# 120Hz Monitor sinnvoll?



## Kaiboo1988 (8. November 2013)

Hi Leute will mir zu Weihnachten ein Geschenk machen und mir einen neuen tft kaufen.
Nun bin ich da auf die 120Hz Geschichte gestoßen.
Was sind da denn die VOR- und Nachteile eines 120Hz Bildschirms??


----------



## Oberst Klink (8. November 2013)

Der macht eigentlich nur dann Sinn, wenn du Spiele mit sehr hohen FPs zockst. Um Skyrim mit 30 FPs zu zocken, brauchst du keinen 120Hz-Monitor. 
Die sind dann eher für Shooter wie BF3 gedacht, wo es auf jedes Frame ankommt. 

Der Nachteil ist eben der Preis, der höher liegt.


----------



## B-A-N-G-E-R (8. November 2013)

Kaiboo1988 schrieb:


> Hi Leute will mir zu Weihnachten ein Geschenk machen und mir einen neuen tft kaufen.
> Nun bin ich da auf die 120Hz Geschichte gestoßen.
> Was sind da denn die VOR- und Nachteile eines 120Hz Bildschirms??



Vorteile butterweiche Animationen und mausbewegungen, 3D kompatibel und bei benq sogar mit nur 1 ms Reaktionszeit. 
Nachteile nix ausser dem preis


----------



## timbo01 (8. November 2013)

Nachteil: Es gibt nur 120Hz Monitore mit TN-Panel.
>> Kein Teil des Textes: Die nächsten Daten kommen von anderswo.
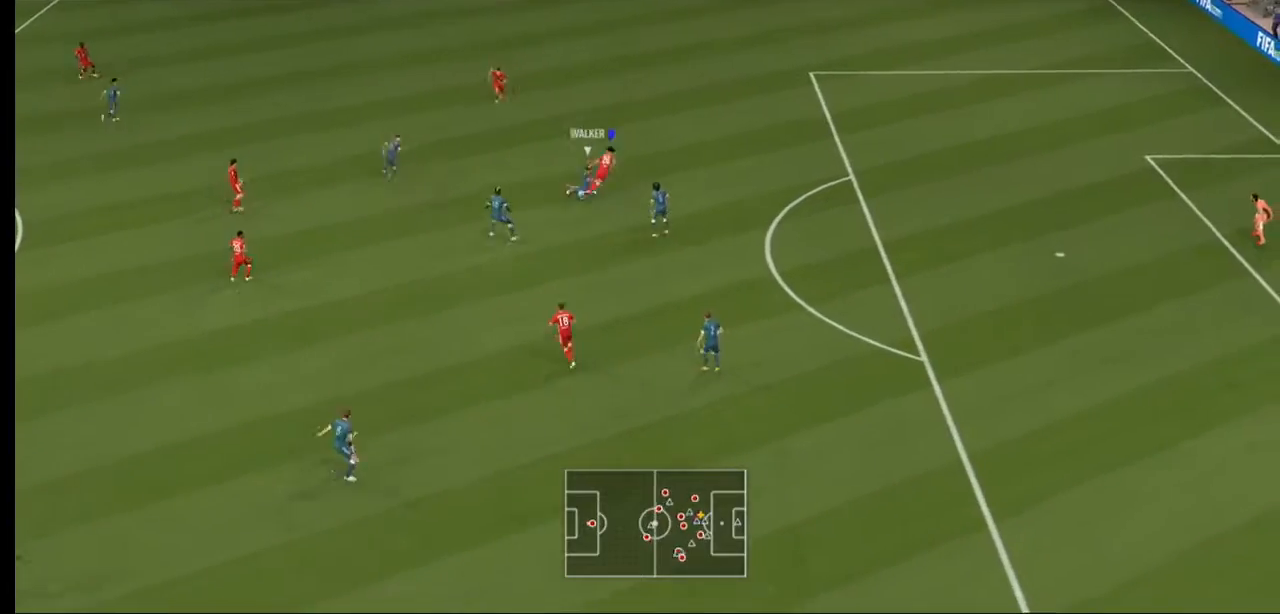
{"buttons": ["R2"], "left_stick": "right", "right_stick": "center", "events": [[500, "left_stick", "right"]]}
Das ist der Grund warum ich noch keinen hab...


----------



## andy91xx (8. November 2013)

timbo01 schrieb:


> Nachteil: Es gibt nur 120Hz Monitore mit TN-Panel. Das ist der Grund warum ich noch keinen hab...



Was ist ein TN-Panel?
Also so ein Bildschirm lohnt sich dann zB für Bf oder CoD ? Ich zocke sehr viel CoD und da würde es sich dann ja lohnen oder ?


----------



## Oberst Klink (8. November 2013)

andy91xx schrieb:


> Was ist ein TN-Panel?
> Also so ein Bildschirm lohnt sich dann zB für Bf oder CoD ? Ich zocke sehr viel CoD und da würde es sich dann ja lohnen oder ?


 
Nur wenn dein PC auch dazu in der Lage ist, das Spiel mit mehr als 60 FPs darzustellen. 
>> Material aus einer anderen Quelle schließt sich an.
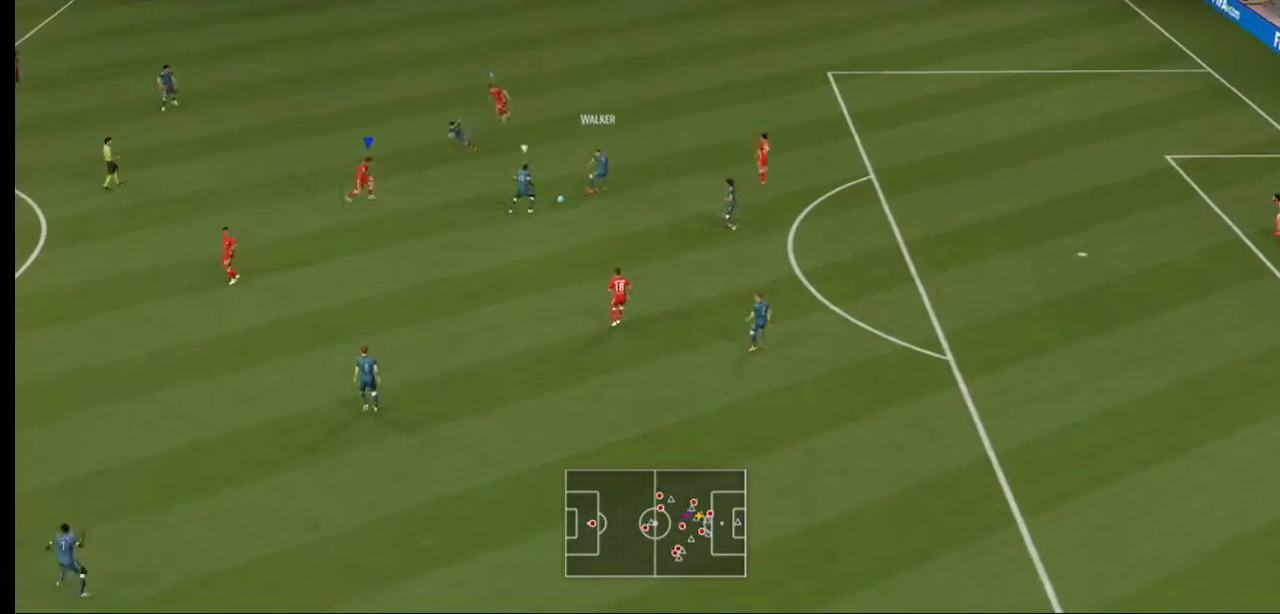
{"buttons": ["L2", "R2"], "left_stick": "up", "right_stick": "center", "events": [[300, "left_stick", "up-right"], [467, "L2", "down"], [500, "left_stick", "up"]]}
TN-Panel: Flüssigkristallanzeige



timbo01 schrieb:


> Nachteil: Es gibt nur 120Hz Monitore mit TN-Panel. Das ist der Grund warum ich noch keinen hab...


 
Naja, nicht ganz: http://geizhals.de/eizo-foris-fg2421-schwarz-fg2421-bk-a1024965.html


----------



## andy91xx (8. November 2013)

Oberst Klink schrieb:


> Nur wenn dein PC auch dazu in der Lage ist, das Spiel mit mehr als 60 FPs darzustellen.  TN-Panel: Flüssigkristallanzeige  Naja, nicht ganz: http://geizhals.de/eizo-foris-fg2421-schwarz-fg2421-bk-a1024965.html



Mein Pc 

I5 2500k
16 Gb
Gtx 680 Asus 

Ghosts läuft auf höchste Einstellungen mit 75-90 fps


----------



## B-A-N-G-E-R (8. November 2013)

andy91xx schrieb:


> Mein Pc
> 
> I5 2500k
> 16 Gb
> ...



Die kiste reicht dicke, kannst sogar locker COD in 3D damit spielen, außer ghosts. du kommst damit in cod auf ungefähr 200fps. Also lohnt sich da sogar das 3D Visionskit bei Interesse


----------



## Dedde (9. November 2013)

Ich habe schon 3 jahre solche Monitore und möchte nie wieder etwas anderes. Ich spiele sehr gern mp shooter und rennspiele. Da sind viele fps sehr von vorteil. Habe ihn mir auch wg 3d gaming gekauft. Ich kanns nur empfehlen.  Selbst wenn ein spiel "nur" 80-100fps schafft ist es ein mega unterschied


----------



## Softy (9. November 2013)

Das kann ich unterschreiben  Wenn Du mal auf einem 120Hz-Monitor gezockt hast, willst Du nie wieder was mit 60Hz (ist zumindest bei mir so ).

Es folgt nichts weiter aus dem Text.